ASTROCYTIC MITOCHONDRIA FORM COMPLEX STRUCTURES WITH ROBUST PLASTICITY, REPAIR CAPABILITIES AND CALCIUM CONTROL

Cortical astrocytes host a strikingly heterogeneous mitochondrial network, from small spheres to large, highly branched structures. In vivo 2-photon microscopy in GLAST-mito-eGFP mice in the somatosensory cortex, validated by focused ion beam–scanning electron microscopy, revealed a distinct subnetwork of oversized, intricately branched “giant” mitochondria in cortical astrocytes.

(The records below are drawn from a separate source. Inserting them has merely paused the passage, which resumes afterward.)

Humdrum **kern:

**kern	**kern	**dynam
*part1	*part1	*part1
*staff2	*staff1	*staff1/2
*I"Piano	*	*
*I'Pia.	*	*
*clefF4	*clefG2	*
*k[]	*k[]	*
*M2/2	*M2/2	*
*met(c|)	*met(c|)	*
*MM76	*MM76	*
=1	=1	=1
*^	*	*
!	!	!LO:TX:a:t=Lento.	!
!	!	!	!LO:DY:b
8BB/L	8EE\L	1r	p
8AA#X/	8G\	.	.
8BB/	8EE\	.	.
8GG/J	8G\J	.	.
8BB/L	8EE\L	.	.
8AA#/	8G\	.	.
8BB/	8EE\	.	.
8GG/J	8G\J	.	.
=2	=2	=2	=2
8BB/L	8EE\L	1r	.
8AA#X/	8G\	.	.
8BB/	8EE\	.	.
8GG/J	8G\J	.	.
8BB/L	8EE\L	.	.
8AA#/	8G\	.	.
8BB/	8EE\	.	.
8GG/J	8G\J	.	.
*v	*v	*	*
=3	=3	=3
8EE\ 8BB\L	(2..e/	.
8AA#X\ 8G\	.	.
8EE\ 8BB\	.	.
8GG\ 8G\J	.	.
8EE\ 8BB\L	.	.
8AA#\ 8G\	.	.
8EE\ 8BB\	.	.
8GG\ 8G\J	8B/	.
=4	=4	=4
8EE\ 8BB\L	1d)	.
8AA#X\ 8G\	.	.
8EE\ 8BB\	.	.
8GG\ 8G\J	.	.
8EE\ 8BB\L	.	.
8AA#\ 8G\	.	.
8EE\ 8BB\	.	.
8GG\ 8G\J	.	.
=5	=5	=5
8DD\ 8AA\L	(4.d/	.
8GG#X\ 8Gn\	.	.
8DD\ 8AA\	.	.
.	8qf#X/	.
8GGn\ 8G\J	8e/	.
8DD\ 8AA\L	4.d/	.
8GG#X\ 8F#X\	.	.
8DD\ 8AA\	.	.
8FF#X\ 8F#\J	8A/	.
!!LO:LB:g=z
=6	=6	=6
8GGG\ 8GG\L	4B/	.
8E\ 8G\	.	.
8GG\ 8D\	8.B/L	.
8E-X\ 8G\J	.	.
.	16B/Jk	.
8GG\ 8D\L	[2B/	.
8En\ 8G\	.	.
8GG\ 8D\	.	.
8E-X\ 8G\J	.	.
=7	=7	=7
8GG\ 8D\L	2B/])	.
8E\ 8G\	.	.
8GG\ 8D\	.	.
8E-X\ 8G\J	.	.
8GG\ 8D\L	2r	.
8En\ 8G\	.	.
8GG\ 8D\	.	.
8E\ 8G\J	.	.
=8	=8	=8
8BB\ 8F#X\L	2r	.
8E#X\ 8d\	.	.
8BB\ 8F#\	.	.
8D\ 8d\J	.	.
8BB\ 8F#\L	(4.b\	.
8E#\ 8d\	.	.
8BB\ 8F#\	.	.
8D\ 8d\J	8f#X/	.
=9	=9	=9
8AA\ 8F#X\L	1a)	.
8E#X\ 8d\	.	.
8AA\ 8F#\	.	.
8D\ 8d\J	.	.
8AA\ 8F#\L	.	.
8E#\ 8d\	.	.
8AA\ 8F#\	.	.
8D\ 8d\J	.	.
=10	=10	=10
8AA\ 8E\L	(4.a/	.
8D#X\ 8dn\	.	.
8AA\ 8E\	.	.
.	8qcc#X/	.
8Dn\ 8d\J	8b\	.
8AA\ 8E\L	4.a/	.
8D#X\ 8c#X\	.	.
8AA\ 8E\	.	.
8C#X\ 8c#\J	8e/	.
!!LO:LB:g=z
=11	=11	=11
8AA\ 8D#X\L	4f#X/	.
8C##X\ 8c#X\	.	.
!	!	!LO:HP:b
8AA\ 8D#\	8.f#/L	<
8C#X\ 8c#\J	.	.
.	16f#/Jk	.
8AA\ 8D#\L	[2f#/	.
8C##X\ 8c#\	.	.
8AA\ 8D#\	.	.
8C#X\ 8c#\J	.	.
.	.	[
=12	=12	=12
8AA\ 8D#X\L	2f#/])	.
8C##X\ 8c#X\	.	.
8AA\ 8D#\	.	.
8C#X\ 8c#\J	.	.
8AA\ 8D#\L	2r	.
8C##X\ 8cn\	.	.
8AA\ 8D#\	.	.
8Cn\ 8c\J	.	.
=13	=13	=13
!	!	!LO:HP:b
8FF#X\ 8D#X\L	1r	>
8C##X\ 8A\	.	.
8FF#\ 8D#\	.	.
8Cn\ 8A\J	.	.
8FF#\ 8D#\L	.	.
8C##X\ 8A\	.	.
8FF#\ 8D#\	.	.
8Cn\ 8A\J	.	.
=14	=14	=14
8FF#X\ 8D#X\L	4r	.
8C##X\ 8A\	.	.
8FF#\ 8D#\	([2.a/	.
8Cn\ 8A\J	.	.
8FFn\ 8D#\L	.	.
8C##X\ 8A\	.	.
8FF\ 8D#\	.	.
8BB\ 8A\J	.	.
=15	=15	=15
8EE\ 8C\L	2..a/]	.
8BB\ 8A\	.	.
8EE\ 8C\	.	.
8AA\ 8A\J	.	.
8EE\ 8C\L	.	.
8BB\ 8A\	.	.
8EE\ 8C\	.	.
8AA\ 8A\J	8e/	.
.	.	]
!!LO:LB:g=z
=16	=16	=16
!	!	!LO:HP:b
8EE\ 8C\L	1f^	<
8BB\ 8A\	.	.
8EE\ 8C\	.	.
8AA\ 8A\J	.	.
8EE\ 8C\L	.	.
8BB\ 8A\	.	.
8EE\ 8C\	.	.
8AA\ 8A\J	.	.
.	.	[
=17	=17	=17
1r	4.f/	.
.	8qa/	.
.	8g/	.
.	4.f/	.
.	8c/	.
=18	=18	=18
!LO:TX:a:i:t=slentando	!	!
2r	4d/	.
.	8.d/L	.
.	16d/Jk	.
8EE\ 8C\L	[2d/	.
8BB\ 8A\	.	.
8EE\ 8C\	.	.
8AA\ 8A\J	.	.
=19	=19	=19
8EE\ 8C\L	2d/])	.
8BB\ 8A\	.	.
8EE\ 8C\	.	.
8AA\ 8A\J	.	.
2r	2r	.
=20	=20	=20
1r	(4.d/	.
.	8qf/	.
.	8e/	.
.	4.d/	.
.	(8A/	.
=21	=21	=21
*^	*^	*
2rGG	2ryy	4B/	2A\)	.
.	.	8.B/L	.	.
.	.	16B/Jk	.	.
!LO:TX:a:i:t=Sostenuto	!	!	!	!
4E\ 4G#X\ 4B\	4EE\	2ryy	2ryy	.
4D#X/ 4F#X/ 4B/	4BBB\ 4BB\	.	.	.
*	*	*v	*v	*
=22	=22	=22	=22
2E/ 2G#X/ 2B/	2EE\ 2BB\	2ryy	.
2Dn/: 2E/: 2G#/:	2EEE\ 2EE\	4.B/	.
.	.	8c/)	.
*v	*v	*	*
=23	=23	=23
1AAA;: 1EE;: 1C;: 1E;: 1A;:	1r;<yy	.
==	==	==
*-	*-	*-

While most mitochondria are small and simple, the largest particles account for almost half of total mitochondrial volume. Astrocytic mitochondria exhibit constrained, Brownian-like motion with limited net displacement, which is not affected by increase in cytoplasmic calcium concentration. Despite their restricted movement, astrocytic mitochondria remain highly interactive through prominent fusion/fission-like events, enabling local remodeling without long-range transport across the cell. Chronic intravital multiphoton imaging revealed striking structural stability of astrocytic mitochondria within a cell persisting for weeks. Although stable, the complex astrocytic mitochondria could be disorganized by laser-induced photoablation, which triggers severe mitochondrial fragmentation and depletion, followed by robust structural restoration within 1-2 weeks, indicating strong intrinsic repair capability in vivo. Functionally, mitochondrial subtypes (small vs large) are not equivalent. While the entire mitochondrial population collectively engages in calcium signaling, large and complex mitochondria are selectively recruited during periods of high cytosolic calcium load and show minimal engagement during brief spontaneous calcium transients. Together, our data suggests that giant astrocytic mitochondria represent a specialized, resilient subnetwork optimized to manage complex calcium signaling mechanism in astrocytes, with potential relevance to cellular stress and senescence.